The prosecution's star witness was an admitted hit man who took the stand against his own brother to spell out the allegations, crime by crime. Over 10 weeks, the jury heard about 18 killings, including the beating death and cornfield burial of Tony ``The Ant'' Spilotro, the mob's man in Las Vegas and the inspiration for Joe Pesci's character in the 1995 movie Casino.
It was a sweeping victory for prosecutors. The jury found all five men guilty of a racketeering conspiracy that included the 18 unsolved murders, as well as other counts of bribery, illegal gambling and tax fraud.
Alleged mob boss James Marcello, 65; alleged mob capo Joseph "Joey the Clown" Lombardo, 78; convicted loan shark Frank Calabrese Sr, 70; and convicted jewel thief Paul Schiro, 70, could face up to life in prison. The fifth man, retired Chicago police officer Anthony Doyle, 62, was the only one among the five not accused of carrying out at least one of the killings.
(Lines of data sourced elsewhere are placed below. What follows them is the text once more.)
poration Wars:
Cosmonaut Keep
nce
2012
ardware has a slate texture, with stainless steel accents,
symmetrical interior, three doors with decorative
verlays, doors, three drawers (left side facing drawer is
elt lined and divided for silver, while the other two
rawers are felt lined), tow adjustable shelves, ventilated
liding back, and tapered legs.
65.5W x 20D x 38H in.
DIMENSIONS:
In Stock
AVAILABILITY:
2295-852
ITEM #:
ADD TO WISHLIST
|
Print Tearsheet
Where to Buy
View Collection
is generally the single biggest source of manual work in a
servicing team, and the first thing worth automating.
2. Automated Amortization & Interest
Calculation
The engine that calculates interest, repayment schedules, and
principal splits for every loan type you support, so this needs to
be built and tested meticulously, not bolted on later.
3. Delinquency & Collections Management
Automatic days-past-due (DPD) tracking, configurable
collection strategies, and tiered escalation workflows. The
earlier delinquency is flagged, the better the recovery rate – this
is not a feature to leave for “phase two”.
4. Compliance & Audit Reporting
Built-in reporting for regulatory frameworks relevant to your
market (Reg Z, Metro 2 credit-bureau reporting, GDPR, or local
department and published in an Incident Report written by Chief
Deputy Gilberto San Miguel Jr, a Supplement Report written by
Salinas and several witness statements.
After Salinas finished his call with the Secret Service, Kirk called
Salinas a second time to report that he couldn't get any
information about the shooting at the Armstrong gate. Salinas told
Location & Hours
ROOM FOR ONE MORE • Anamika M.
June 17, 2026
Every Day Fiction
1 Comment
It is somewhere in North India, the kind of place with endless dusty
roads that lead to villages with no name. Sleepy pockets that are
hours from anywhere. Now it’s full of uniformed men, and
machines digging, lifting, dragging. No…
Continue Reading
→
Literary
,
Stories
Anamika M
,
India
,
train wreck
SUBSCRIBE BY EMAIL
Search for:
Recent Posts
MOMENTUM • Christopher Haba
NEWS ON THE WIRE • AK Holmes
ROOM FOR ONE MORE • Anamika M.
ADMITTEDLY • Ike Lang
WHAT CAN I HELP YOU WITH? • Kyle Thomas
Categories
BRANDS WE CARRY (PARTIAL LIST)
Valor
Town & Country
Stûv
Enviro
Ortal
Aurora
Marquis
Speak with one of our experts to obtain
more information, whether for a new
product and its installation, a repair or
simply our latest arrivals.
Testimony ranged from accounts of former friends lured to their deaths to clandestine rituals where initiated "made guys" had their fingers cut and were required to take an oath while holding burning religious pictures.
The government's star witness was Nicholas Calabrese, an admitted hit man who cooperated with the government in hopes of avoiding a death sentence. He said his brother, Frank Calabrese, ran a loan sharking business and specialized in strangling victims with a rope then cutting their throats to make certain that they were dead.
Frank Calabrese admitted in court that he associated with mobsters, but denied being one.
Yet his brother described a 1983 killing in which the two blasted away on a suburban Chicago street, killing two.
"In my mind, I knew I had to do this because if I didn't, my brother would have flattened me," Nicholas Calabrese testified.
Frank Calebrese's attorney, Joseph Lopez, had urged jurors not to trust his client's brother.
"He would shoot you in the head over cold ravioli," Lopez declared.
Doyle, the retired police officer, was accused of leaking law enforcement information to the mob.
During the trial, the court heard tapes the FBI made of him as he spoke with Calabrese in the visitors room at federal prison.
The prosecutor said it was mob code talk. Doyle said that he could not understand what Calabrese was telling him and considered it "mind-boggling gibberish."